Symptoms: API returns 503 errors, logs show “connection pool exhausted”.

Diagnosis:

# Check active connections
psql -c "SELECT count(*), state FROM pg_stat_activity GROUP BY state;"

# Find long-running queries
psql -c "SELECT pid, now() - pg_stat_activity.query_start AS duration, query
         FROM pg_stat_activity
         WHERE state = 'active' AND now() - pg_stat_activity.query_start > interval '30 seconds'
         ORDER BY duration DESC;"

Resolution:

  1. Kill long-running queries:
    psql -c "SELECT pg_terminate_backend(pid) FROM pg_stat_activity
             WHERE state = 'active' AND now() - query_start > interval '5 minutes';"
    
  2. Increase pool size temporarily in environment variables.
  3. Restart API pods to release stale connections.
  4. Investigate and fix the root cause (missing indexes, N+1 queries).

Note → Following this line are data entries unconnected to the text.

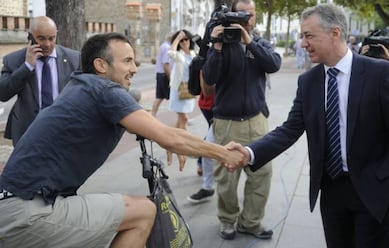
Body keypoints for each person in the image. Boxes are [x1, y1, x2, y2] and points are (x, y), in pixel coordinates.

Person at [0, 32, 245, 248]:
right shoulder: (105, 91)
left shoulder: (80, 85)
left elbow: (152, 126)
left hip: (13, 204)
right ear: (101, 65)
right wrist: (224, 153)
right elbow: (169, 136)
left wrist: (162, 136)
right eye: (127, 60)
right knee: (143, 212)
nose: (135, 67)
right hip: (28, 213)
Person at [227, 4, 389, 248]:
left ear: (335, 33)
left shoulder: (379, 73)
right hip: (332, 192)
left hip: (375, 191)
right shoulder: (308, 82)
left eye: (309, 35)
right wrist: (249, 152)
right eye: (302, 36)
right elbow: (290, 129)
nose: (303, 43)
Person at [202, 0, 282, 240]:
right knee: (227, 177)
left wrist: (248, 41)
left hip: (257, 119)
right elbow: (209, 77)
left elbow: (273, 64)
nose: (247, 17)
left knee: (262, 174)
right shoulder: (221, 43)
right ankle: (227, 220)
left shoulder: (259, 43)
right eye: (242, 13)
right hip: (227, 121)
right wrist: (216, 45)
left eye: (251, 13)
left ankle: (250, 222)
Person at [0, 16, 80, 146]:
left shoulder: (74, 59)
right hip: (28, 131)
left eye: (51, 38)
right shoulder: (14, 60)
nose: (47, 44)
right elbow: (3, 94)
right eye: (41, 38)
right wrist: (27, 67)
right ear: (30, 37)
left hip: (63, 129)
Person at [166, 29, 197, 167]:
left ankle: (168, 141)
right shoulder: (178, 55)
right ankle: (184, 148)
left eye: (186, 39)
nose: (185, 42)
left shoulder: (193, 54)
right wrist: (177, 39)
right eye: (182, 40)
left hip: (189, 91)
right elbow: (170, 53)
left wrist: (187, 49)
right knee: (184, 118)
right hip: (178, 91)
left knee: (180, 121)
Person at [188, 72, 215, 203]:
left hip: (212, 105)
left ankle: (201, 165)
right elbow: (207, 89)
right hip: (212, 105)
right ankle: (207, 185)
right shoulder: (210, 55)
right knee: (210, 143)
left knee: (211, 142)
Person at [151, 32, 172, 117]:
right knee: (176, 96)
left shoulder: (163, 45)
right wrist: (170, 77)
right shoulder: (167, 48)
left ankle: (152, 115)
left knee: (160, 96)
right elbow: (165, 64)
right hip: (164, 74)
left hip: (160, 74)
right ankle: (182, 117)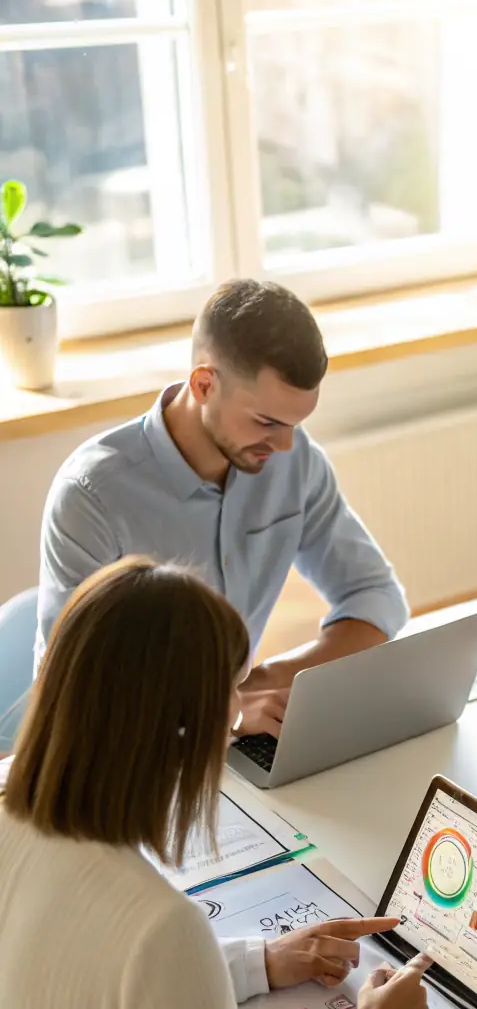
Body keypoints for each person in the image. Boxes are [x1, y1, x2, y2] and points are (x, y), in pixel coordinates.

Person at [0, 558, 431, 1009]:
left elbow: (87, 989)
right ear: (180, 731)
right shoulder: (154, 926)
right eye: (228, 701)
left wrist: (261, 959)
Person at [35, 279, 409, 738]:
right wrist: (223, 713)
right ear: (205, 384)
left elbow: (377, 597)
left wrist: (266, 682)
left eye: (295, 423)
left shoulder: (293, 459)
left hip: (222, 743)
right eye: (267, 422)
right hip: (123, 757)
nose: (286, 444)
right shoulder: (92, 496)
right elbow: (76, 690)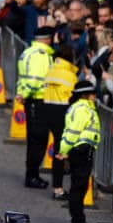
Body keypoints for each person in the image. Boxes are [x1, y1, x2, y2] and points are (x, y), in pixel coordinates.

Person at [56, 80, 100, 223]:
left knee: (78, 186)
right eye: (93, 93)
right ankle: (78, 222)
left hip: (79, 150)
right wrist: (63, 151)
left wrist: (65, 151)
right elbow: (73, 132)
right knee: (78, 188)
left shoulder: (79, 107)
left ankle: (78, 220)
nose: (95, 96)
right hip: (81, 151)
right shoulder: (83, 109)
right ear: (86, 95)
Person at [17, 26, 55, 188]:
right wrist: (25, 94)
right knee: (38, 140)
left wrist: (21, 93)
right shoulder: (41, 55)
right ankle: (32, 176)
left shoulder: (28, 52)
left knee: (34, 140)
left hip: (31, 101)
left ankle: (32, 175)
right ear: (48, 39)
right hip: (38, 100)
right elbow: (34, 80)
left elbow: (23, 78)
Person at [43, 44, 79, 201]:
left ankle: (57, 187)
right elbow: (75, 97)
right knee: (64, 151)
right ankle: (59, 189)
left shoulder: (51, 70)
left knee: (59, 149)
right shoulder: (69, 75)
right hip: (63, 112)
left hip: (49, 111)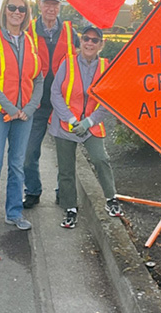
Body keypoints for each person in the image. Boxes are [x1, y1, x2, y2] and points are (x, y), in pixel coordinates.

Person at [0, 0, 44, 230]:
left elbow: (38, 79)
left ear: (27, 14)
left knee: (17, 164)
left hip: (24, 115)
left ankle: (14, 213)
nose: (17, 13)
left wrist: (28, 107)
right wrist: (9, 106)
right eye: (13, 8)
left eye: (22, 9)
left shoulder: (29, 40)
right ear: (5, 9)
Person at [49, 24, 123, 229]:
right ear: (80, 41)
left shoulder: (105, 67)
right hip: (65, 124)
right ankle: (70, 208)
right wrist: (72, 120)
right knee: (66, 169)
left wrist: (89, 122)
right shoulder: (68, 63)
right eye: (86, 39)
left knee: (101, 159)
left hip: (91, 125)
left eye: (94, 40)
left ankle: (111, 198)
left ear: (101, 44)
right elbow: (55, 93)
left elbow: (108, 100)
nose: (89, 43)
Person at [22, 0, 78, 209]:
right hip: (36, 103)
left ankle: (61, 192)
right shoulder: (28, 30)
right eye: (47, 3)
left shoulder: (69, 31)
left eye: (55, 4)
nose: (51, 8)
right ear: (40, 5)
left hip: (61, 104)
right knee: (29, 153)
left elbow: (80, 60)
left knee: (64, 155)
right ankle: (33, 191)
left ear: (59, 7)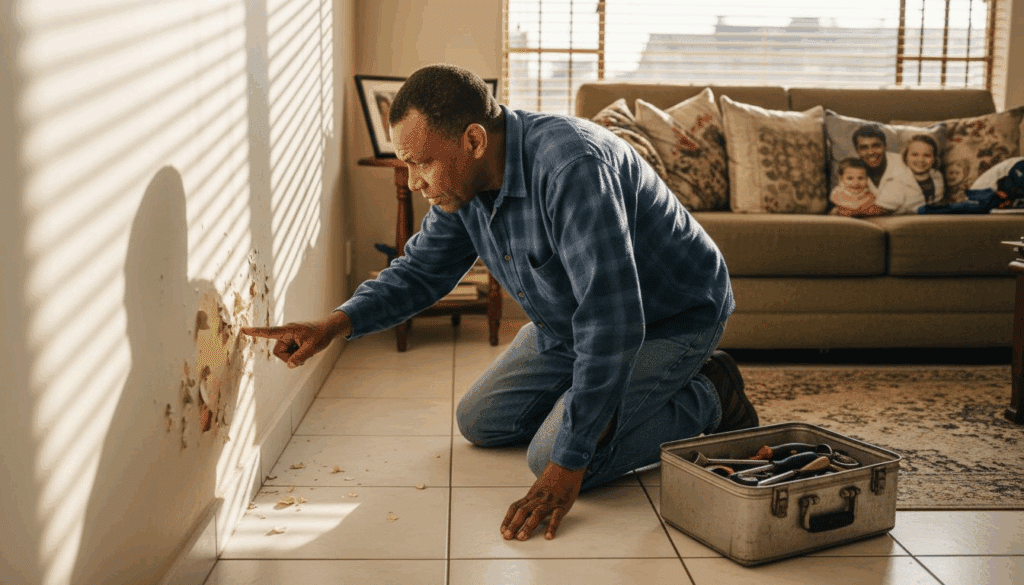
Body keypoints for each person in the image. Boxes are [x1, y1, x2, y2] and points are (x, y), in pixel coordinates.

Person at [240, 63, 757, 542]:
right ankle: (601, 401)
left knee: (551, 455)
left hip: (669, 318)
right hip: (567, 326)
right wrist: (334, 325)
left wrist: (568, 462)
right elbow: (421, 271)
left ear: (473, 140)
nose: (415, 183)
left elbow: (612, 322)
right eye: (407, 164)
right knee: (481, 421)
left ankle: (713, 393)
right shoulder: (463, 184)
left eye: (422, 163)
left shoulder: (572, 168)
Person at [849, 124, 925, 215]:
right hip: (880, 217)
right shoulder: (853, 170)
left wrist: (846, 210)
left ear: (884, 146)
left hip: (916, 217)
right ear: (857, 151)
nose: (871, 152)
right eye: (864, 148)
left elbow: (882, 208)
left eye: (876, 146)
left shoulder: (903, 163)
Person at [902, 134, 945, 208]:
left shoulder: (938, 177)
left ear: (934, 158)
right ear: (906, 156)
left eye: (927, 155)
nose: (921, 160)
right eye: (915, 155)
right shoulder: (897, 181)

Runbook 2: Redis Out-of-Memory (OOM)

Symptoms: Redis returns OOM errors, cache writes fail, application performance degrades.

Diagnosis:

# Check memory usage
redis-cli INFO memory

# Find large keys
redis-cli --bigkeys

# Check eviction policy
redis-cli CONFIG GET maxmemory-policy

Resolution:

  1. Immediate: Flush non-critical cache namespaces:
    redis-cli KEYS "cache:leaderboard:*" | xargs redis-cli DEL
    
  2. Short-term: Increase maxmemory limit or scale Redis.
  3. Long-term:
    • Set appropriate TTLs on all cache keys.
    • Switch to allkeys-lru eviction policy.
    • Audit cache key sizes and optimize serialization.

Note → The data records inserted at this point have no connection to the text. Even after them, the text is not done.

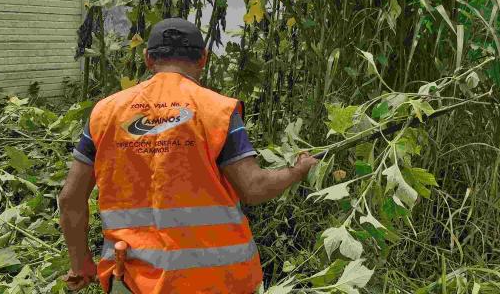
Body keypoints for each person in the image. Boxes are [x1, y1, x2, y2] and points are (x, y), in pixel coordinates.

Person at [58, 18, 318, 293]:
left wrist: (81, 262)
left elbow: (70, 198)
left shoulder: (105, 112)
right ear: (203, 59)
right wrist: (297, 170)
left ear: (148, 59)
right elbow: (254, 188)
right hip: (215, 279)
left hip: (131, 279)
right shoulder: (218, 111)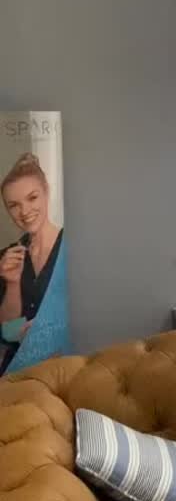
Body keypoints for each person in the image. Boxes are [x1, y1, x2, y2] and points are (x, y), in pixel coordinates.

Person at [0, 153, 63, 372]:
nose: (24, 211)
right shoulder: (7, 258)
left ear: (46, 193)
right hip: (17, 373)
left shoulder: (74, 248)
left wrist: (48, 329)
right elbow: (8, 333)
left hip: (64, 369)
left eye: (32, 198)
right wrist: (12, 283)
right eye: (14, 205)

Runbook 3: AI API Rate Limiting

Symptoms: AI-powered features return errors or timeouts, logs show 429 status codes from OpenAI.

Diagnosis:

# Check rate limit headers in recent responses
grep "x-ratelimit" /var/log/skillquest/ai-service.log | tail -20

# Check current queue depth
redis-cli LLEN ai:generation:queue

Resolution:

  1. Immediate: Enable request queuing with exponential backoff (already built-in).
  2. Short-term: Reduce concurrent AI requests:
    # Update environment variable
    AI_MAX_CONCURRENT=3
    
  3. Long-term:
    • Implement aggressive caching for similar prompts.
    • Pre-generate common question types during off-peak hours.
    • Request higher rate limits from OpenAI.
    • Consider a fallback model (e.g., gpt-4o-mini) for non-critical requests.

Maintenance Windows

Scheduled Maintenance

Activity Schedule Duration Impact
Database vacuum/analyze Daily 03:00 UTC ~10 min None
Database migrations As needed (announced) 5–30 min Brief downtime
Certificate renewal Auto (Let’s Encrypt) < 1 min None
OS/security patches Weekly Sunday 04:00 ~15 min Rolling update
Major version upgrades Quarterly (announced) 1–2 hours Planned outage

Maintenance Mode

# Enable maintenance mode (returns 503 to all non-health requests)
kubectl -n skillquest set env deployment/skillquest-api MAINTENANCE_MODE=true

# Disable maintenance mode
kubectl -n skillquest set env deployment/skillquest-api MAINTENANCE_MODE=false

On-Call Procedures

Escalation Path

Level Response Time Contact Scope
P1 15 min On-call engineer Service down, data loss risk
P2 1 hour On-call engineer Degraded performance
P3 4 hours Team lead Non-critical issues
P4 Next business day Any engineer Minor bugs, improvements

On-Call Checklist

  1. Acknowledge the alert within the SLA.
  2. Check the relevant Grafana dashboard.
  3. Follow the appropriate runbook.
  4. If not resolved in 30 minutes, escalate.
  5. Post an incident report within 24 hours.